What is meant by daily bread? Everything that belongs to the support and wants of the body, such as meat, drink, clothing, shoes, house, homestead, field, cattle, money, goods, a pious spouse, pious children, pious servants, pious and faithful magistrates, good government, good weather, peace, health, discipline, honor, good friends, faithful neighbors, and the like. 

 

God knows that you need electricity to keep your freezer running, your fridge and the food inside at the right temperature, and the hot water heater working…So God made linemen and electricians and plumbers.

 

God knows that you fruit and vegetables and meat to eat to supply you with strength and energy for all of your vocations in life…so yes, God made a farmer, but he also made a rancher, and a truck driver, and a grocery store shelf stocker and a cashier and a cart boy. 

 

God knows that you need help treating your diseases from that nagging cough to that deadly cancer…and that you need good roads to get you to your appointments and someone to fill your prescriptions…and someone to fix your car when it breaks down at the worst time possible…so God made doctors and nurses and pharmacists and construction workers and mechanics.

 

God knows that you need daily bread, and all everything that entails…so God hides himself in the daily, ordinary, seemingly mundane things of earthly life to bless you and for you to be a blessing to others. He did the same for Israel back in the exodus. And he humbled you and let you hunger and fed you with manna, which you did not know, nor did your fathers know, that he might make you know that man does not live by bread alone, but man lives by every word that comes from the mouth of the Lord.  Your clothing did not wear out on you and your foot did not swell these forty years. 

 

It’s easy to think that when you’re surrounded by so many blessings in life, so many gifts of daily bread…that you somehow deserved this. That you had it all coming your way. Or that you earned it. And that it all belongs to you, to do with as you please.
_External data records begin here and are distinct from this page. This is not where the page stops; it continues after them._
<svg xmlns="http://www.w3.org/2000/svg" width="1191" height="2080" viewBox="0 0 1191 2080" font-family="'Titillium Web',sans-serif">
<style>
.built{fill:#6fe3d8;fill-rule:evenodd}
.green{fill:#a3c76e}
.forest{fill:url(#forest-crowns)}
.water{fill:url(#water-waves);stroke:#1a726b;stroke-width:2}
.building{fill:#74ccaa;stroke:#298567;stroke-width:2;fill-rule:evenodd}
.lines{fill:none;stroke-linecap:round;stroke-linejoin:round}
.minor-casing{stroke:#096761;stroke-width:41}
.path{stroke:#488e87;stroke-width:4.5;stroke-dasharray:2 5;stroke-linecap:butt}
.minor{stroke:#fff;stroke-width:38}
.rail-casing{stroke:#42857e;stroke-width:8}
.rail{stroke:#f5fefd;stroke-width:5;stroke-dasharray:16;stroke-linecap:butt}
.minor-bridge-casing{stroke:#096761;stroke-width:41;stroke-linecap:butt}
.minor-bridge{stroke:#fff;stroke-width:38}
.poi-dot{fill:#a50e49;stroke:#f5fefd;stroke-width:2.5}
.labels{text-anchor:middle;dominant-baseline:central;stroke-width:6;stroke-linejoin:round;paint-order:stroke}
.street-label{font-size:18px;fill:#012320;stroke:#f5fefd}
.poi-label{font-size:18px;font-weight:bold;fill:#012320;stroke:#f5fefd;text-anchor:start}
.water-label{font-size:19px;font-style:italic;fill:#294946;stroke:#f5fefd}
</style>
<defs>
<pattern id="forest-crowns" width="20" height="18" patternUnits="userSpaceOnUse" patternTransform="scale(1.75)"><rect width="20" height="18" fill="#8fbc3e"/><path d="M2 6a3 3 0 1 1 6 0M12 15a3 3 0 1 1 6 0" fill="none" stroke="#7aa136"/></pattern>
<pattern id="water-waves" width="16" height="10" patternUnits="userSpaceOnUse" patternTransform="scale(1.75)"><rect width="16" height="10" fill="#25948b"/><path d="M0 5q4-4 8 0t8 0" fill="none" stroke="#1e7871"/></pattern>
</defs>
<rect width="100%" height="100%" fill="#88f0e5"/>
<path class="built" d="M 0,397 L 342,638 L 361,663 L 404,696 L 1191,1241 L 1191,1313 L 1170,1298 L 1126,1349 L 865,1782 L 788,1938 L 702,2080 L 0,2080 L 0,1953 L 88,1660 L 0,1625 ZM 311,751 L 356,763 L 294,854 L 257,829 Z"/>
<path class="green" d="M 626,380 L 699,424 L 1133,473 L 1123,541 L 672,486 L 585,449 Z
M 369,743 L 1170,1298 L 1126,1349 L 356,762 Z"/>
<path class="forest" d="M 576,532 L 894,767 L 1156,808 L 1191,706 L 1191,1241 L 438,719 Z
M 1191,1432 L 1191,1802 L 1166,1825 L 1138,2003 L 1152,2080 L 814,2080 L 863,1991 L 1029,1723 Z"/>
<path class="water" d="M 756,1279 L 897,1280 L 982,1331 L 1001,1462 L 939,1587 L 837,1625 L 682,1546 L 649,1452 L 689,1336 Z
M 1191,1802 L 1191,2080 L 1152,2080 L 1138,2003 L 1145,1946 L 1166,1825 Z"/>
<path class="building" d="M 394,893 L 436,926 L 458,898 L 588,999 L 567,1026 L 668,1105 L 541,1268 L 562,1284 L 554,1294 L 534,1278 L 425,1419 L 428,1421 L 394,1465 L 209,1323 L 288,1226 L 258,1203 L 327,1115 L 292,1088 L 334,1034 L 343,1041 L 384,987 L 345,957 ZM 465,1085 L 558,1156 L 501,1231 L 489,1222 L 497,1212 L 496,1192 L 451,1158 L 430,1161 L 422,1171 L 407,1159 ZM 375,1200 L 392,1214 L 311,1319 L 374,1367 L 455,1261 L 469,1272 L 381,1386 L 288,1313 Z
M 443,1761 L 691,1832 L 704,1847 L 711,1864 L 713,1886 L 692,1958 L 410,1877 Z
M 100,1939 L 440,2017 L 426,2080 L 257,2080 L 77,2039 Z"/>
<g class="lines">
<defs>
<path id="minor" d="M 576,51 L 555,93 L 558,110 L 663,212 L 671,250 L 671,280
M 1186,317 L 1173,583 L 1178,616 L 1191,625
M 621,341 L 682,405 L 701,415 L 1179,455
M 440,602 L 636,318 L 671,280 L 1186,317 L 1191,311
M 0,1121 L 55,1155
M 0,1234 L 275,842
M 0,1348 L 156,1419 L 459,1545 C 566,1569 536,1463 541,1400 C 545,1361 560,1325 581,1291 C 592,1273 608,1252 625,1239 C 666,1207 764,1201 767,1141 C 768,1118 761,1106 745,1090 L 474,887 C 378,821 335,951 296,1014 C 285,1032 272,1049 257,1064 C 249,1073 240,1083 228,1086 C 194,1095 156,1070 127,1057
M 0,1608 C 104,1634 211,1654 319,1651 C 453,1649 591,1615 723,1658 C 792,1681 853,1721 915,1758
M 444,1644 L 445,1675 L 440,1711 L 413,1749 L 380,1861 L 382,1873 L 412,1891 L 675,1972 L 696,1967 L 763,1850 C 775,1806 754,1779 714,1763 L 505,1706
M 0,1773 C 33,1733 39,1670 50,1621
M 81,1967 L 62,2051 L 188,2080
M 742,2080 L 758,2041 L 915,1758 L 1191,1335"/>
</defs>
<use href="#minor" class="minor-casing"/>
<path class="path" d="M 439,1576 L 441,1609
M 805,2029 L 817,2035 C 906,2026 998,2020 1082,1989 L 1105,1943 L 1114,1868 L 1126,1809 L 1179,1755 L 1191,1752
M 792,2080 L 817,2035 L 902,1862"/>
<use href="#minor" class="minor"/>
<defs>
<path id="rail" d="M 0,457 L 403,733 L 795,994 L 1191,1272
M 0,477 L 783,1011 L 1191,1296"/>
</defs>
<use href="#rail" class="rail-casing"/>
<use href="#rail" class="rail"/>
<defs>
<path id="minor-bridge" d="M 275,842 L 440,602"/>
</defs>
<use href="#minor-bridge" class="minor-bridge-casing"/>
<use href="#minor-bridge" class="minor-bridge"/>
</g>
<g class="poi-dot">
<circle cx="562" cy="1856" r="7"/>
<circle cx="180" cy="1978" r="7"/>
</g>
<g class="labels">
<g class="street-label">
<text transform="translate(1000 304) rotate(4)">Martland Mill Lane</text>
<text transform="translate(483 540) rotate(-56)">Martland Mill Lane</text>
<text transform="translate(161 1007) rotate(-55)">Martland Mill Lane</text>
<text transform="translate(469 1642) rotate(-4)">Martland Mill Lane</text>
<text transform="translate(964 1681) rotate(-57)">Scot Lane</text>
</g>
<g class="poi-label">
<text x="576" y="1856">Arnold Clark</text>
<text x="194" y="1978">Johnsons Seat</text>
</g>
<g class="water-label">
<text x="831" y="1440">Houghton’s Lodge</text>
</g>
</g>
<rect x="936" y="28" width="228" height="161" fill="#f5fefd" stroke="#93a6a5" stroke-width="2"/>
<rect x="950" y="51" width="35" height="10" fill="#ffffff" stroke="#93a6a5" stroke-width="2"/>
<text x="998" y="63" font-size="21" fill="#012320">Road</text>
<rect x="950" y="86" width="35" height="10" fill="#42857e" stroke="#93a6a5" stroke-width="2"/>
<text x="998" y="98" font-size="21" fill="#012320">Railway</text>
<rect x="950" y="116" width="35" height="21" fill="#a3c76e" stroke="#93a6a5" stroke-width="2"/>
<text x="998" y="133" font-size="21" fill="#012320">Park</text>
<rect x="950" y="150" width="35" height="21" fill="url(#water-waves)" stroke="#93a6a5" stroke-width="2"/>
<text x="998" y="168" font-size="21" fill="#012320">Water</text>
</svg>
It’s easy to think that man lives by daily bread alone. But of course, we know that’s not true. From the hat over our heads to the socks and shoes covering our feet – and everything under our feet and everything in between – all we have is a gift from God. And a gift, by definition, is something we don’t deserve, haven’t earned, and didn’t come from our hands. It comes from the hands of our Lord who does this all out of his Fatherly divine goodness and mercy without any merit or worthiness in us. 

 

That’s our Lord’s calling. To love. Care for. Serve. Feed and forgive you. To rescue and deliver you. To watch over and give you all you need in body and soul. Look at the birds of the air: they neither sow nor reap nor gather into barns, and yet your heavenly Father feeds them. Are you not of more value than they? The answer is, of course. You are of more value than the birds. You are valued and loved by our God so much that he took on ordinary human flesh, lived in a humble home, lived an ordinary daily life to live for you, die for you, and rescue you. and to deliver all of that saving, justifying, redeeming love for you in…surprise…ordinary ways: water that washes away sin. Words that forgive and heal. Bread and wine that bring you life and salvation. 

 

So today, as you sit down to eat some turkey, ham, potatoes, or whatever your favorite dish is, and settle into the couch or your favorite chair for a little food induced nap, take a moment to see all the wonderful, extraordinary things God is doing for you right in front of you in the ordinary, daily gifts of daily bread. Thank a farmer. A trucker. The people in your life that bring you what you need. And above all, bless the Lord your God for the good land he has given you. For he gives it to you all freely, graciously, and abundantly…through Jesus Christ our Lord.

 

A blessed Thanksgiving day to each of you…

 

In the Name of the Father and of the + Son and of the Holy Spirit. Amen.